Derzeit brüten meine Süßen nicht. Habe eben Rollen aus Bettwäsche unter den Schrank geschoben, um gerade dies zu verhindern... :roll: Wir werden wahrscheinlich irgendwann in den nächsten Wochen sehr kurzfristig umziehen, da will ich keine Küken haben. Aber im September wollte ich ihnen doch wieder Kästen anbieten. Nunja, es wäre ja auch nicht weiter dramatisch, wenn ich erst nächstes Frühjahr wieder Küken hätte. Ich verdiene ohnehin nichts dran. Aber:

Wenn denn diese Henne ein Renner sein sollte, wäre sie doch Dauerausscheiderin, d.h. sie steckt alle jetztigen Vögel an, die durchlaufen die Krankheit stumm, bilden Antikörper und gut ist. Aber wenn ich dann irgendwann Küken habe, werden die doch vom Renner wieder angesteckt, oder? Die Durchseuchung bezieht sich doch nur auf adulte Tiere, während Renner immer ansteckend bleiben? :?

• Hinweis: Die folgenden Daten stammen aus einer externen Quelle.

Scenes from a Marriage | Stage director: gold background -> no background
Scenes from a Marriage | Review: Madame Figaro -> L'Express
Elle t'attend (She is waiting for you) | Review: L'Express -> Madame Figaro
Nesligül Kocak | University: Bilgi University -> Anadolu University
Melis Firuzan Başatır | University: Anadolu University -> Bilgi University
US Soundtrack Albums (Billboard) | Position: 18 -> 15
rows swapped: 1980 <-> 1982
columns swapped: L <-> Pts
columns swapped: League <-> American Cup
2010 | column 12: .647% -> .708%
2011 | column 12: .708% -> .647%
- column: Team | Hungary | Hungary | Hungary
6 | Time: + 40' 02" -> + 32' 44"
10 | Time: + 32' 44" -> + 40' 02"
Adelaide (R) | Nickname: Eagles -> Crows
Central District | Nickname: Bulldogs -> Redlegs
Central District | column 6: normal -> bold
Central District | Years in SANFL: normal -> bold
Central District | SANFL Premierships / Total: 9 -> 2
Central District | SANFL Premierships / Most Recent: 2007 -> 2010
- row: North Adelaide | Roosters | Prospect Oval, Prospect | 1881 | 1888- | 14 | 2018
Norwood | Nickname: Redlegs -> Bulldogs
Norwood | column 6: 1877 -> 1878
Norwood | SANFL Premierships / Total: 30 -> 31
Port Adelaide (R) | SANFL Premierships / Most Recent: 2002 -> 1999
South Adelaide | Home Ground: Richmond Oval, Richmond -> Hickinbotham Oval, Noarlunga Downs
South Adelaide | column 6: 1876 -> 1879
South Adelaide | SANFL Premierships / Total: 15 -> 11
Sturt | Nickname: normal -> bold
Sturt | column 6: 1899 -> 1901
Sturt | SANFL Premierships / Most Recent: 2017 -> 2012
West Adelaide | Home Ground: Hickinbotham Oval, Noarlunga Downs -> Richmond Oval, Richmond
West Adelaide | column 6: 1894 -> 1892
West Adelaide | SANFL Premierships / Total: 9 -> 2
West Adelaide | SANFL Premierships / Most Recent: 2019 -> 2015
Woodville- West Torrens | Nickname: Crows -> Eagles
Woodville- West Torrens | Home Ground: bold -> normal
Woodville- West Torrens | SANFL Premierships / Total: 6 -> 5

Ich werde wohl nett und freundlich absagen. Klar kann ich mir auch einen Polyomavogel "einfangen", der gesund aussieht. Aber das ist eben doch etwas anderes als sich halbwegs bewusst ein krankes Tier zu holen. Und ganz ehrlich: Auf Nachwuchs möchte ich nicht verzichten. Das ist etwas so tolles, die Kleinen heranwachsen zu sehen.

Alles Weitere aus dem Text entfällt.